We can import a decision tree classifier from scikit-learn and use this to try to classify the data into clsuters.

Go to lecture notes to cover the theory of decision trees

Hyperparameters

There are many hyperparameters that can be set for the decision tree classifier. For the purposes of this tutorial we will consider only a few of these. For a full list see the DecisionTreeClassifier documentation

max_depth

The maximum depth of the tree. If None, then nodes are expanded until all leaves are pure or until all leaves contain fewer than min_samples_split samples.

min_samples_split

The minimum number of samples required to split an internal node:

* If int, then consider min_samples_split as the minimum number.
* If float, then min_samples_split is a fraction and ceil(min_samples_split * n_samples) are the minimum number of samples for each split.

max_features

The maximum number of features of the input data that can be used for splitting. If this is left as None then the max_features is the number of features.

Our model

For our model we will simply go with the default hyperparameters and see how the network performs.

from sklearn.tree import DecisionTreeClassifier
decision_tree = DecisionTreeClassifier()

Fit the model to our data

In this instance we do not need to do much feature engineering - the data that we have are relatively simple and have only two features; the coordinates on the plane.

The model objects in scikit-learn have a fit method, which takes the feature X and label y data as inputs and fits the model. Use the code below to fit the model and then use the visualize_classifier helper function to look at the result.

tree = decision_tree.fit(X, y)
visualize_classifier(tree)
/tmp/ipykernel_6938/3210908485.py:19: UserWarning: The following kwargs were not used by contour: 'clim'
  contours = ax.contourf(xx, yy, Z, alpha=0.3,
_images/lecture-5-decision-trees-classification_11_1.png

Notice that in the middle there seem to be rather arbitrary classification of regions of the data. Try rerunnig the clustering for different random sub-sets of the training data.
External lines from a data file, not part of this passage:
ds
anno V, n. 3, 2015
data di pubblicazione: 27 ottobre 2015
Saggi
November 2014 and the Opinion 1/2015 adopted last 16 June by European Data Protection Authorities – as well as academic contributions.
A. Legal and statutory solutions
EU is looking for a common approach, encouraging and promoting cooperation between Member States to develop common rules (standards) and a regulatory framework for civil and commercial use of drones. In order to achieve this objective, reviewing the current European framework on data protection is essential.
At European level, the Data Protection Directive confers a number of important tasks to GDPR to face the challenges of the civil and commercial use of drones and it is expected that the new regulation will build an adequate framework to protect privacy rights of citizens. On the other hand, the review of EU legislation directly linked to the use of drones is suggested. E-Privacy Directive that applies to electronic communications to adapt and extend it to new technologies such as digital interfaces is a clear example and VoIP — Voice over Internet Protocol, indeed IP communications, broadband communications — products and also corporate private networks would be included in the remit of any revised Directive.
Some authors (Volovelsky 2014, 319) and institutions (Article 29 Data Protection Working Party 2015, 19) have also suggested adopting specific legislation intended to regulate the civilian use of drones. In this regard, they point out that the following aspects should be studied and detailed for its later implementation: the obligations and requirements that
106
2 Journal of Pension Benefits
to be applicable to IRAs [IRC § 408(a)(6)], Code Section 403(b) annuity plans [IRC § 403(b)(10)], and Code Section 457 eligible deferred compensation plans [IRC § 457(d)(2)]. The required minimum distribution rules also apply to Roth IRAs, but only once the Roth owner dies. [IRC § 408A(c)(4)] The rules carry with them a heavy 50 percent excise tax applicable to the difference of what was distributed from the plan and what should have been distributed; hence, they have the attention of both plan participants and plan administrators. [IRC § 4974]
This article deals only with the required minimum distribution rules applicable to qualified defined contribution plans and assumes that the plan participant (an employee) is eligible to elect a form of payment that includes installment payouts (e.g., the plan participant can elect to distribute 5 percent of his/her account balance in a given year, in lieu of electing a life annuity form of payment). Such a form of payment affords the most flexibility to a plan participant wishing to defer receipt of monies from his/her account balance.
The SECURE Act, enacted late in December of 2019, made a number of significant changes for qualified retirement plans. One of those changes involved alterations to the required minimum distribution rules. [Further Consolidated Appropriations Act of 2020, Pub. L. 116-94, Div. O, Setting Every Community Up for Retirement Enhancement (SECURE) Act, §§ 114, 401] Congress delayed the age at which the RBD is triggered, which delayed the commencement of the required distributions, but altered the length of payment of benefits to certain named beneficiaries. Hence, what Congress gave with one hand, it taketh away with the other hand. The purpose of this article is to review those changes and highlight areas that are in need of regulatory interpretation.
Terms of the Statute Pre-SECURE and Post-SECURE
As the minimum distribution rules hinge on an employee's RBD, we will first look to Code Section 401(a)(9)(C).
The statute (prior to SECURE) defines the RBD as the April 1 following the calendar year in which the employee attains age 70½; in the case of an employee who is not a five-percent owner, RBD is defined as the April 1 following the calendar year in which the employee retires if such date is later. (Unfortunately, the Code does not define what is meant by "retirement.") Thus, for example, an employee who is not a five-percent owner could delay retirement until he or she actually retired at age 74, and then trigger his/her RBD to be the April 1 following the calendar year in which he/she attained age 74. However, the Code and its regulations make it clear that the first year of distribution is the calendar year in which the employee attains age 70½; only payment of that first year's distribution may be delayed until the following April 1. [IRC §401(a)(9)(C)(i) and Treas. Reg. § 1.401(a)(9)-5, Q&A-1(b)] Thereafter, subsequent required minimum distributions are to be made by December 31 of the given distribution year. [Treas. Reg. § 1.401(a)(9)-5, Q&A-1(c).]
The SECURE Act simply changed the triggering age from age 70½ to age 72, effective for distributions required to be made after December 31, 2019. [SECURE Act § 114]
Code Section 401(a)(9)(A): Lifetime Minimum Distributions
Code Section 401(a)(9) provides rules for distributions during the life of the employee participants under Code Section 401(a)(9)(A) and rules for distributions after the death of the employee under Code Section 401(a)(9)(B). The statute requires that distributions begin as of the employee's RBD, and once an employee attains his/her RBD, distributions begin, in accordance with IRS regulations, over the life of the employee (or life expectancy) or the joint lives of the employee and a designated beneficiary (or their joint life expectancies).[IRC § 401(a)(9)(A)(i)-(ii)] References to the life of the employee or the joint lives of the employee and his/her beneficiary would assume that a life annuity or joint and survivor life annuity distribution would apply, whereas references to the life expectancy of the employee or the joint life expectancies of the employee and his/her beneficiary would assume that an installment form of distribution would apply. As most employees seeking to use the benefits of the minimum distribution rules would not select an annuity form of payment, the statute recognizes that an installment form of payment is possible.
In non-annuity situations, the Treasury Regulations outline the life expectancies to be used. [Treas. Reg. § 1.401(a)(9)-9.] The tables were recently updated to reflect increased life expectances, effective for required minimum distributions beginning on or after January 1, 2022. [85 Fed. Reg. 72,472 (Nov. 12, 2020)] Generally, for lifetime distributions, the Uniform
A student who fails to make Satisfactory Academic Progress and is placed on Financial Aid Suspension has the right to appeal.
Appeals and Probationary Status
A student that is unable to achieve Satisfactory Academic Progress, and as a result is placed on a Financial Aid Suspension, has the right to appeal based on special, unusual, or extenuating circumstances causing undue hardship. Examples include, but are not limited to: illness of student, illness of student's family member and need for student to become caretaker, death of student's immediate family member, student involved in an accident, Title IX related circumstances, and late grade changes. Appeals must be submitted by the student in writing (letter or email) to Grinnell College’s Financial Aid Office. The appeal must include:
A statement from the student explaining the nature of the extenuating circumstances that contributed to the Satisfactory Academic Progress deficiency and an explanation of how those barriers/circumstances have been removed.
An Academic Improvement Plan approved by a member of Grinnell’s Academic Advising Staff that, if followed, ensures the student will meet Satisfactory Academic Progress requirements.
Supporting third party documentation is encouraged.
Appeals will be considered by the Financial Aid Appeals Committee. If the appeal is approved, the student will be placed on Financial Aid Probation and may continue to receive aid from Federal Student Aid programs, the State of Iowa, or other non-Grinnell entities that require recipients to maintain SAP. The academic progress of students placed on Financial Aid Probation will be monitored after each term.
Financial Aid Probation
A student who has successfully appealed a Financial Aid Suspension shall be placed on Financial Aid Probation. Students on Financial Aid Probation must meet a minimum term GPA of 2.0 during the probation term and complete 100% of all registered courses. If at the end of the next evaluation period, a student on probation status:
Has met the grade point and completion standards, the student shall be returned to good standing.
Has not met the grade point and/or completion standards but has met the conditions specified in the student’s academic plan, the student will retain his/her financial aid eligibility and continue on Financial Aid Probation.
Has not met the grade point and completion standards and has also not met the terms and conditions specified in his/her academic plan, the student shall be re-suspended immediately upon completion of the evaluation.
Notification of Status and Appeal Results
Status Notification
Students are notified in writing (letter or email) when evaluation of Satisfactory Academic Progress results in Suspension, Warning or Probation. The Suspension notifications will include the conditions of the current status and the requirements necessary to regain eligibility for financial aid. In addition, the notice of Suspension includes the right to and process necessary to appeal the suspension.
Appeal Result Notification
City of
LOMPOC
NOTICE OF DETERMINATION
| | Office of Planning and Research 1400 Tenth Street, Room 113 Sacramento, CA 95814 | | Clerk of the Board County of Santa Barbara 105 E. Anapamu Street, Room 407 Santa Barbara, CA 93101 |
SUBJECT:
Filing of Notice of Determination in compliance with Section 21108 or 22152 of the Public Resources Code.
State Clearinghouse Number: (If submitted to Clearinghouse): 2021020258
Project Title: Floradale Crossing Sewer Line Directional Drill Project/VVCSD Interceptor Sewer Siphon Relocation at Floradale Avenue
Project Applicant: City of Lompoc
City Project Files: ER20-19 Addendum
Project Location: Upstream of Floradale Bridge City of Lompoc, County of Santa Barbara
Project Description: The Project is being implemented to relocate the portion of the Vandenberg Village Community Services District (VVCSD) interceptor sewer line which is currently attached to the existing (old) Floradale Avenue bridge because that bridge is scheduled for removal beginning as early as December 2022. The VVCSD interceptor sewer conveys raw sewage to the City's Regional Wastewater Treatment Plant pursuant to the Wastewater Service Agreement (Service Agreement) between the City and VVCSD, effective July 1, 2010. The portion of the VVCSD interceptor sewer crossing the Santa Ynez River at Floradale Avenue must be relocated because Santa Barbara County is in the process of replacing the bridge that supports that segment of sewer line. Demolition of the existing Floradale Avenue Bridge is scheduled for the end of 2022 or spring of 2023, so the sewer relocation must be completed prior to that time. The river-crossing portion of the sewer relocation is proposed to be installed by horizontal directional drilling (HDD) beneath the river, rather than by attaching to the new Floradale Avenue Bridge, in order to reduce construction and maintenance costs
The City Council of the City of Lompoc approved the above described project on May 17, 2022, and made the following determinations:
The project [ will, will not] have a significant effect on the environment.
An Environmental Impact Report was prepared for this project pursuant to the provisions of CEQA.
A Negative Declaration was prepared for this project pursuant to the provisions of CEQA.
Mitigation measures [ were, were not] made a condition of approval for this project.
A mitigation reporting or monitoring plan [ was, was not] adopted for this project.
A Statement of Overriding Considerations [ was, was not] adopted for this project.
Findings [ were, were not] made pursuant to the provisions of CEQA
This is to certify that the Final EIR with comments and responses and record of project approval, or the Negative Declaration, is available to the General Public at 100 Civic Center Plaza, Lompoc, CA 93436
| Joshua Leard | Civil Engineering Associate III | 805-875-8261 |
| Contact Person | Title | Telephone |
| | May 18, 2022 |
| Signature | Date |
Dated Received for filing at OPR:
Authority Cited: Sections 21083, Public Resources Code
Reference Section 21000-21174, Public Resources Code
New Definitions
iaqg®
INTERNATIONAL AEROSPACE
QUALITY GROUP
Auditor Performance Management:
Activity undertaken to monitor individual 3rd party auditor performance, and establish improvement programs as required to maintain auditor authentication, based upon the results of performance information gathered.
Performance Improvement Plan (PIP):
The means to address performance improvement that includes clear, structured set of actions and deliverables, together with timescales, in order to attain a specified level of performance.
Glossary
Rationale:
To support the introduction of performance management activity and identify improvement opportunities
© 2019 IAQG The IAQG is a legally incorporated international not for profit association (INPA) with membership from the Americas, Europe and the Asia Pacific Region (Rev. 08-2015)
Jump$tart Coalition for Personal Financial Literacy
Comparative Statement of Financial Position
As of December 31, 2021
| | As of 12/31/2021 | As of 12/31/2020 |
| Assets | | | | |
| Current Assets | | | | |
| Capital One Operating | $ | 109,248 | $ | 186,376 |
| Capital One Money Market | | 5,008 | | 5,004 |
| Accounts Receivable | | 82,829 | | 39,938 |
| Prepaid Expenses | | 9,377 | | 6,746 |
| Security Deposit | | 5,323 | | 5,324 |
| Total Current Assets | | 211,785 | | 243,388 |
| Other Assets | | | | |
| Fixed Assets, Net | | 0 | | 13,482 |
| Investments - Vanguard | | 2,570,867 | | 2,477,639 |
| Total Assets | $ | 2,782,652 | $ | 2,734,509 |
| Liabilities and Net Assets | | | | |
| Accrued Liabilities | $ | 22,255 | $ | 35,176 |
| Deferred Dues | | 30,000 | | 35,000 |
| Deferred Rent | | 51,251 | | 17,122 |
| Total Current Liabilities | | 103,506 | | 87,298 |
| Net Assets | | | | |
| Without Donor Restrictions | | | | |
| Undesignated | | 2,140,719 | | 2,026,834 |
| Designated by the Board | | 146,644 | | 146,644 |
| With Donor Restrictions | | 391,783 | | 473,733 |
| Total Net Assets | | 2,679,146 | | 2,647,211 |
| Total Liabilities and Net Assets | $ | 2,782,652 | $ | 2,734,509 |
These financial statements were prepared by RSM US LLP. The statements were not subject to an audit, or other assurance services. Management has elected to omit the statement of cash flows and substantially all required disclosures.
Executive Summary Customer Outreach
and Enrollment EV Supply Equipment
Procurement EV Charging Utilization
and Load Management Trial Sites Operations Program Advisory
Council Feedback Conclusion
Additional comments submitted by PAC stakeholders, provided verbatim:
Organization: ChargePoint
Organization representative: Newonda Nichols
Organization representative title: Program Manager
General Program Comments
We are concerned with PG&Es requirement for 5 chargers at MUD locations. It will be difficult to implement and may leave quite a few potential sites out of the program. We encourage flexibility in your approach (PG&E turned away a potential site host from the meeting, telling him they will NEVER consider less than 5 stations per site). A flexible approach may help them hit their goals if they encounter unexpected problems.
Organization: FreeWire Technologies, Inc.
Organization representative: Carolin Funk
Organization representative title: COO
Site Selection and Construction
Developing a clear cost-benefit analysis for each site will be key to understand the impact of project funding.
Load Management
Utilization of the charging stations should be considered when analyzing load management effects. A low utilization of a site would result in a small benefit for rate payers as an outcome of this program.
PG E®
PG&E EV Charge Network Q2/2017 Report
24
fig, ax = plt.subplots(1, 2, figsize=(16, 6))
fig.subplots_adjust(left=0.0625, right=0.95, wspace=0.1)
decision_tree = tree.fit(X[::2], y[::2])
visualize_classifier(tree, ax=ax[0])
decision_tree = tree.fit(X[1::2], y[1::2])
visualize_classifier(tree, ax=ax[1])
/tmp/ipykernel_6938/3210908485.py:19: UserWarning: The following kwargs were not used by contour: 'clim'
  contours = ax.contourf(xx, yy, Z, alpha=0.3,
/tmp/ipykernel_6938/3210908485.py:19: UserWarning: The following kwargs were not used by contour: 'clim'
  contours = ax.contourf(xx, yy, Z, alpha=0.3,
_images/lecture-5-decision-trees-classification_13_1.png

You can see that the classification is consistent in some regions, but quite different in the centre of the plot. It is concerning that the details of the classification in the centre of the plot are depedent on the training data. This is a classic sign that the model is overfitting.

Of course, we can see visually that this overfitting is occuring, but is there a more systematic way of detecting overfitting?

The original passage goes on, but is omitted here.